Separation is a Given as is Judgment

So when the guru tells me that separation breeds suffering, I have to agree. But this is why I’m estranged from that particular family: we cannot avoid suffering and it is disingenuous to claim that we can. This is how I feel when I think about my own experience as a social being. Suffering is inevitable because culture depends on being able to use stable and replicable data (old, often monotonous, information). A stable society depends on shared values that are nevertheless constantly being challenged in a divisive and uncertain world and therefore need reinforcement. We’re very upset about these things. And nothing is ever completely handled. It’s never over.

I think I get angry at such self-help advice because it presupposes things can be solved. And that, if I only change myself, suppress something in myself, root something defective out of myself, I will have life handled. This makes me angry because it seems like a lie, like marketing, beneath which is a very old, very Christian idea: you are defective the way you are.
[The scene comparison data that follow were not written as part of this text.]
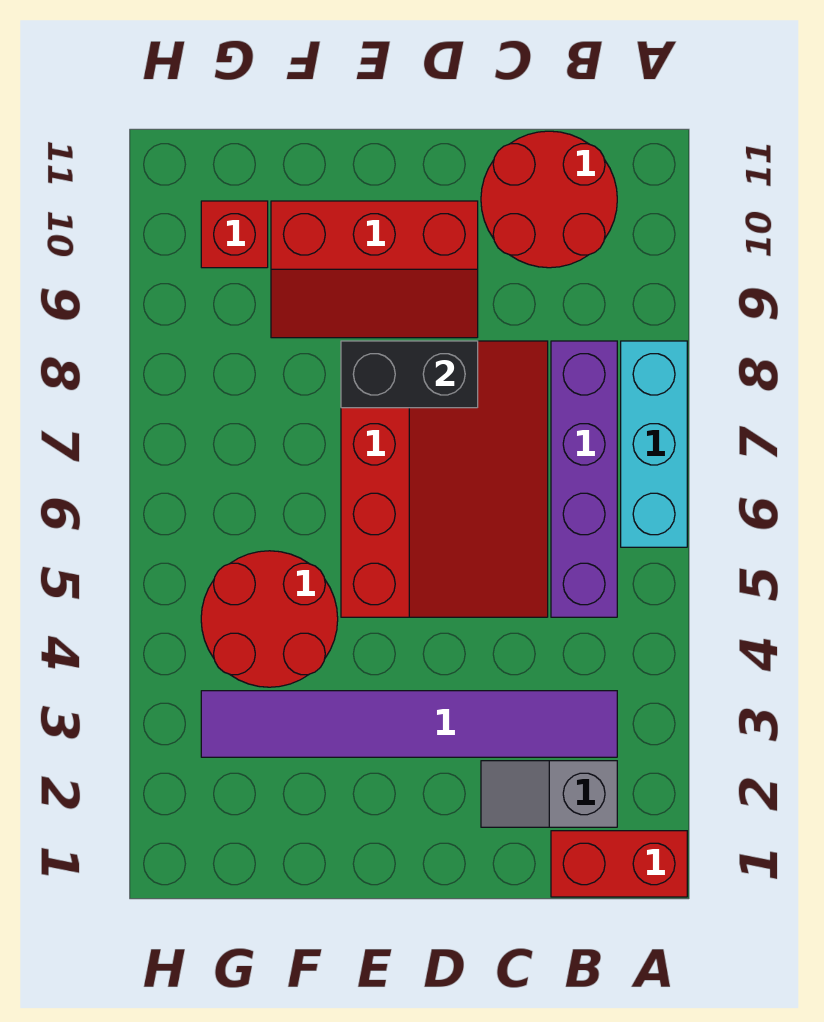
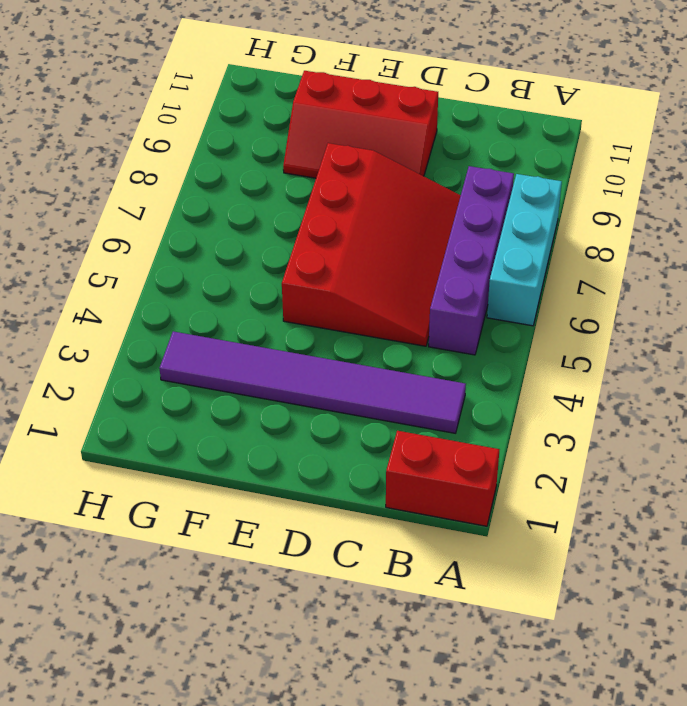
none -> grey 1x2 slope [481,761,617,827]
none -> red 2x2 round brick [481,131,617,268]

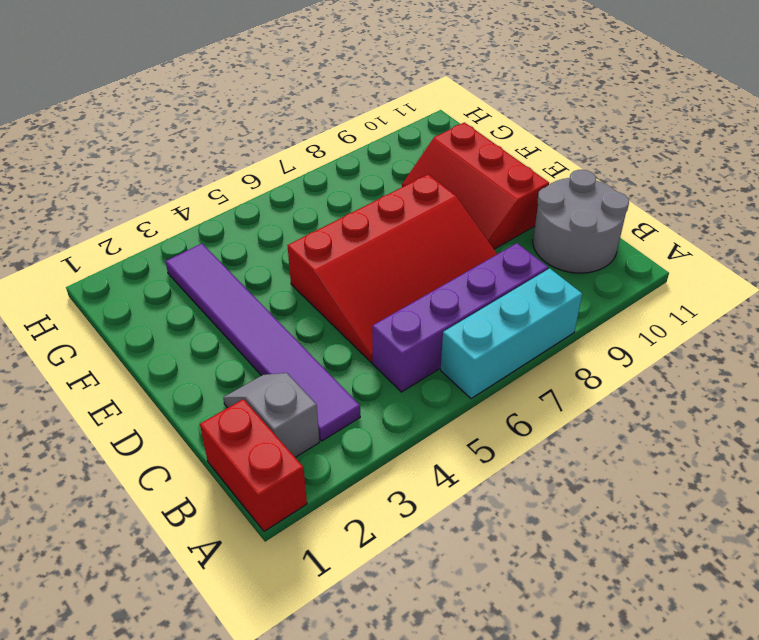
grey 2x2 round brick [533,170,629,273] -> red 2x2 round brick [481,131,617,268]
none -> red 2x2 round brick [201,551,338,687]
none -> red 1x1 brick [201,201,268,268]

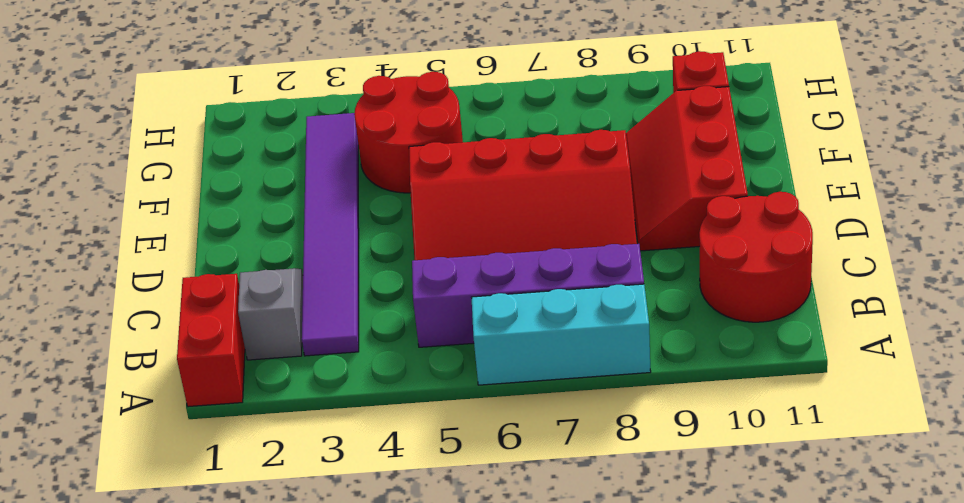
none -> black 1x2 brick [341,341,478,408]

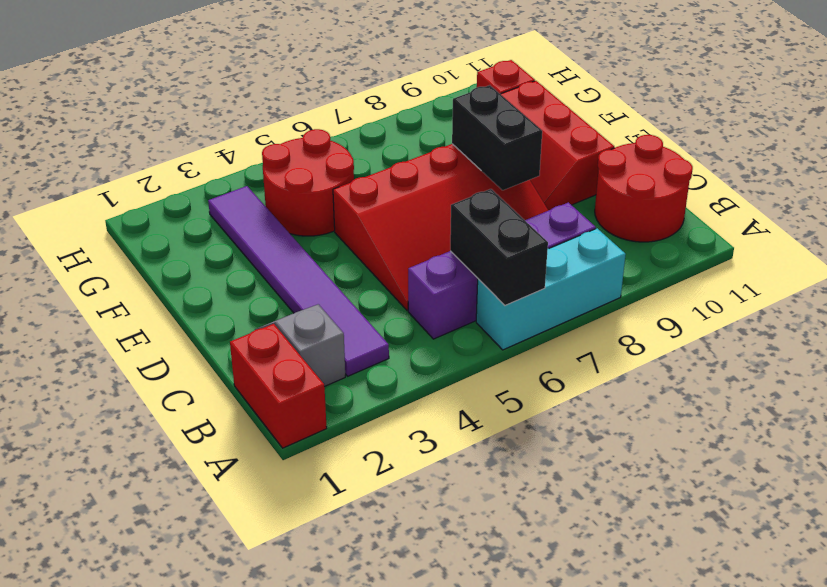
black 1x2 brick [450,189,548,306] -> none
You must atone for this defectiveness by conforming to the pattern we give you. Only then will you find release from your suffering. Rubbish. I would rather watch a movie and find temporary relief, then think about and understand why.

There is a lot to be learned from gurus advocating self-help and self-change, even if those gurus are engaging in stealth Christianity. I like Ram Dass for his infectious cheerfulness, his sense of humor, and his intelligence. However, when it comes to what I must do to feel better, my emotional sense is that I would rather indulge in who I am than try to become who someone says I should be.